◆ **Activity**: Set down exactly, from the records below, the line with "同じ価格以下で買い直しているので資産額は変わら" through the line with "6 grudnia 2024", and nothing else.

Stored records
Segment Open
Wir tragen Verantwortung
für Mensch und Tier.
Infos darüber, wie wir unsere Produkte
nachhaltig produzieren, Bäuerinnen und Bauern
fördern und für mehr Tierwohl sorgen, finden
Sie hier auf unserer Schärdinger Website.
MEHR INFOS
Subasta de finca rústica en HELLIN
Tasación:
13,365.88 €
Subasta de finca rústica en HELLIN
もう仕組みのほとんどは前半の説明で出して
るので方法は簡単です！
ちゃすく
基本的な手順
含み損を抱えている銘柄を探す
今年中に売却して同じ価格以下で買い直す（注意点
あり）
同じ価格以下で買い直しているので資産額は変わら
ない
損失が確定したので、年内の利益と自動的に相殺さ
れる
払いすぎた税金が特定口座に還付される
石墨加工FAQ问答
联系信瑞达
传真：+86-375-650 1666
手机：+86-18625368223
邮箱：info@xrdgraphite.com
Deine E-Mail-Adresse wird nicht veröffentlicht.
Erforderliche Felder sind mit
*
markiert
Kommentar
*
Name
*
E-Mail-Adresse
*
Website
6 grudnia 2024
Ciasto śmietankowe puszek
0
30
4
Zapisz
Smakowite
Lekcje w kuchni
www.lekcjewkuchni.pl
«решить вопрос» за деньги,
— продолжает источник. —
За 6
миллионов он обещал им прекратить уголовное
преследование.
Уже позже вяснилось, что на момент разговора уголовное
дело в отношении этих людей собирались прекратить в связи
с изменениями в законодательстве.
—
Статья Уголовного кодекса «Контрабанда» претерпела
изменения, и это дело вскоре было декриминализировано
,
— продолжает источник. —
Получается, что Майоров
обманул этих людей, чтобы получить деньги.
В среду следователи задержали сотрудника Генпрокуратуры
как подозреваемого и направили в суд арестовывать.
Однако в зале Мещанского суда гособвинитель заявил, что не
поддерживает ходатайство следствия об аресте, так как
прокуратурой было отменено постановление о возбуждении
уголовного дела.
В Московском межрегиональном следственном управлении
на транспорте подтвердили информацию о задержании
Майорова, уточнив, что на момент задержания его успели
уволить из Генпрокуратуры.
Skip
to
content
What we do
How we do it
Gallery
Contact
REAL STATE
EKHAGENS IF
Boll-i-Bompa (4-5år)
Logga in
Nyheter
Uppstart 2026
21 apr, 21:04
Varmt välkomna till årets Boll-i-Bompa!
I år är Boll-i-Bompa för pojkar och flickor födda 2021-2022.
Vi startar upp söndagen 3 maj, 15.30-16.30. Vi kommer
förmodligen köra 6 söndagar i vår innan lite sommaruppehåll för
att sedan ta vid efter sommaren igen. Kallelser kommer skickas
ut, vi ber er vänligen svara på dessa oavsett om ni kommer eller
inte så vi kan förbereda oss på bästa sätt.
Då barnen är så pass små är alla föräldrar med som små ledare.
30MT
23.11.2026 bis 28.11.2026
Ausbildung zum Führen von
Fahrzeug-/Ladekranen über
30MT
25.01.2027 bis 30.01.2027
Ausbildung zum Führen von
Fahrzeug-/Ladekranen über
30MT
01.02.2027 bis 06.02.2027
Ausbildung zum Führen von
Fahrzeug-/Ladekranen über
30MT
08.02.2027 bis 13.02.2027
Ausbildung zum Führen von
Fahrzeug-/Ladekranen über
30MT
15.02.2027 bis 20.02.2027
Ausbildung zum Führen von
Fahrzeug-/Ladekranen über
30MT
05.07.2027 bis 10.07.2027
Segment Closed
◆ **Result of this task**:
同じ価格以下で買い直しているので資産額は変わら
ない
損失が確定したので、年内の利益と自動的に相殺さ
れる
払いすぎた税金が特定口座に還付される
石墨加工FAQ问答
联系信瑞达
传真：+86-375-650 1666
手机：+86-18625368223
邮箱：info@xrdgraphite.com
Deine E-Mail-Adresse wird nicht veröffentlicht.
Erforderliche Felder sind mit
*
markiert
Kommentar
*
Name
*
E-Mail-Adresse
*
Website
6 grudnia 2024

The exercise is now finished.